PRIDE
Inordinate self-esteem; an unreasonable feeling of superiority as to one’s talents, beauty, wealth, rank, and so forth; disdainful behavior or treatment; insolence or arrogance of demeanor; haughty bearing. Pride can, more rarely, have also the good connotation of a sense of delight or elation arising from some act or possession. Some synonyms of pride are egotism, arrogance, haughtiness.
Forms of the Hebrew root word, ga·ʼahʹ, translated “pride” may also be rendered “haughtiness,” “self-exaltation” and, in both good and bad senses, “eminence,” “eminent,” “exultant,” and with other English terms bearing the basic meaning of ga·ʼahʹ, namely, “to rise up, to be high or exalted.”
The Greek word kau·khaʹo·mai, meaning “to boast, to vaunt oneself, to glory, to exult, to rejoice,” likewise is used in both a good and a bad sense, the usage being determined by the context.
PRIDE DECEPTIVE AND DESTRUCTIVE
The proud person may not recognize that he is proud and may attribute his actions to other causes in order to avoid facing the fact of his pride. One should examine himself and his motives thoroughly to determine whether he has this bad trait. The apostle Paul shows the need for the right motive, and the knowledge one should have of himself in this respect, when he says: “If I give all my belongings to feed others, and if I hand over my body, that I may boast [kau·kheʹso·mai], but do not have love, I am not profited at all.”—1 Cor. 13:3.
Pride should therefore be rooted out of one’s personality for one’s own benefit. More importantly, it must be done if a person hopes to please God.

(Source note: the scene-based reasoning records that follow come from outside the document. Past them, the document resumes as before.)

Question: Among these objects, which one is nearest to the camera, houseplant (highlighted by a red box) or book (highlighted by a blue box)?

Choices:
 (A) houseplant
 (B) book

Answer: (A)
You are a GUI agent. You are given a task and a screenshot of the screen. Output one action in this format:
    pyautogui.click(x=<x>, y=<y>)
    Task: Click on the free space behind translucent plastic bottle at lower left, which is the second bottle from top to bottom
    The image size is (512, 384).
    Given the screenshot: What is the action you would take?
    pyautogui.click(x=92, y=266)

One must even come to hate it, for God’s Word says: “The fear of Jehovah means the hating of bad. Self-exaltation and pride and the bad way and the perverse mouth I have hated.”—Prov. 8:13.

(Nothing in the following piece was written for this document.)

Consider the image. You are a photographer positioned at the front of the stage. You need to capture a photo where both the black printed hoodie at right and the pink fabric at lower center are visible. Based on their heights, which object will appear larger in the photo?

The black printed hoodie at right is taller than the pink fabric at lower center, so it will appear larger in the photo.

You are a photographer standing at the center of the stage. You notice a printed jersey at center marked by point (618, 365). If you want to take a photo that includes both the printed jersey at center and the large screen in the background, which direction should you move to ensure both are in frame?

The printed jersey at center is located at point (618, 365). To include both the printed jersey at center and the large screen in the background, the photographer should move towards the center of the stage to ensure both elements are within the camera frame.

The individual who does not get rid of his pride will suffer. “Pride is before a crash, and a haughty spirit before stumbling” (Prov. 16:18), and “the house of the self-exalted ones Jehovah will tear down.” (Prov. 15:25) There is an abundance of examples of the crash that proud individuals, dynasties and nations suffered.—Lev. 26:18, 19; 2 Chron. 26:16; Isa. 13:19; Jer. 13:9; Ezek. 30:6, 18; 32:12; Dan. 5:22, 23, 30.

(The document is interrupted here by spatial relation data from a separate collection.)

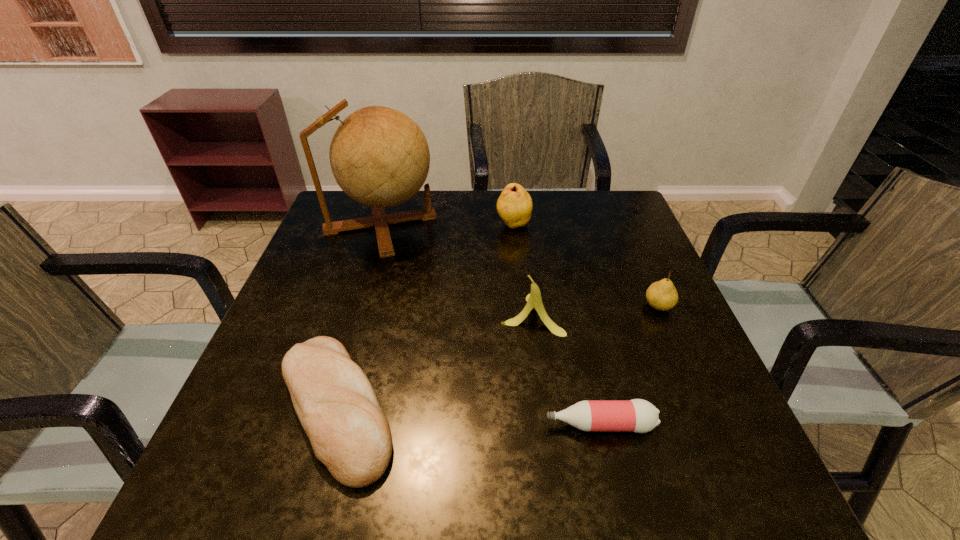
Find the location of a particular element. free space between the third shortest object and the bottle is located at coordinates (629, 365).

This screenshot has width=960, height=540. I want to click on free area in between the shortest object and the tallest object, so (491, 325).

Where is `empty space that is in between the left pear and the banana`? empty space that is in between the left pear and the banana is located at coordinates (522, 269).

At what (x,y) coordinates should I click in order to perform the action: click on free space that is in between the bread and the taller pear. Please return your answer as a coordinate pair (x, y). This screenshot has height=540, width=960. Looking at the image, I should click on (424, 316).

At what (x,y) coordinates should I click in order to perform the action: click on free space between the tallest object and the farther pear. Please return your answer as a coordinate pair (x, y). The image size is (960, 540). Looking at the image, I should click on (447, 224).

Locate an element on the screen. This screenshot has width=960, height=540. free space between the taller pear and the tallest object is located at coordinates point(447,224).

Locate an element on the screen. free space between the tallest object and the rightmost object is located at coordinates (519, 265).

Find the location of a particular element. This screenshot has width=960, height=540. free point between the tallest object and the banana is located at coordinates (456, 269).

Image resolution: width=960 pixels, height=540 pixels. I want to click on vacant area between the globe and the shorter pear, so click(519, 265).

The image size is (960, 540). Find the location of `free spot between the left pear and the banana`. free spot between the left pear and the banana is located at coordinates (522, 269).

Pride is deceptive. The apostle Paul counsels: “If anyone thinks he is something when he is nothing, he is deceiving his own mind.” (Gal. 6:3) The proud person seems to be taking the way most beneficial or profitable to him, but he is leaving God out of account. (Compare Jeremiah 49:16; Revelation 3:17.) The Bible says: “Better is it to be lowly in spirit with the meek ones than to divide spoil with the self-exalted ones.”—Prov. 16:19.
BOASTING
The Greek word kau·khaʹo·mai, “to boast,” is used frequently in the sense of selfish pride. The Bible shows that no man has any ground for boasting in himself or his accomplishments. In the Christian congregation at Corinth, some were puffed up with pride in themselves or in other men, bringing about divisions in the congregation. They were thinking in a fleshly way, looking to men instead of to Christ. (1 Cor. 1:10-13; 3:3, 4) These men were not interested in the congregation’s spiritual welfare, but wanted to boast in outward appearances, not really wanting to help fellow Christians develop good hearts before God. (2 Cor. 5:12) Consequently, the apostle Paul severely reproved the congregation, showing that there was no room for them to be boasting in anyone but Jehovah God and what he had done for them. (1 Cor. 1:28, 29; 4:6, 7) The rule was: “He that boasts, let him boast in Jehovah.”—1 Cor. 1:31; 2 Cor. 10:17.
Jesus’ half-brother James went even farther in condemning those who boasted about certain worldly projects they were intending to carry out, telling them: “You take pride in your self-assuming brags. All such taking of pride is wicked.”—Jas. 4:13-16; compare Proverbs 27:1.
A GOOD CONNOTATION
The Hebrew word ga·ʼahʹ and the Greek word kau·khaʹo·mai can also mean a pride that is delight arising from an action or possession, in a favorable sense. The psalmist spoke of Israel as “the pride of Jacob, whom [Jehovah] has loved.” (Ps. 47:4) In a restoration prophecy Isaiah said that the fruitage of the land would be “something to be proud of.” (Isa. 4:2) The apostle told the Thessalonian congregation that, as a result of their faith, love and endurance, “we ourselves take pride in you among the congregations of God.” (2 Thess. 1:3, 4) Christians take pride in having Jehovah as their God, that they have come to know him and that he has recognized them. They follow the principle: “Let the one bragging about himself brag about himself because of this very thing, the having of insight and the having of knowledge of me, that I am Jehovah, the One exercising loving-kindness, justice and righteousness in the earth.”—Jer. 9:24; compare Luke 10:20.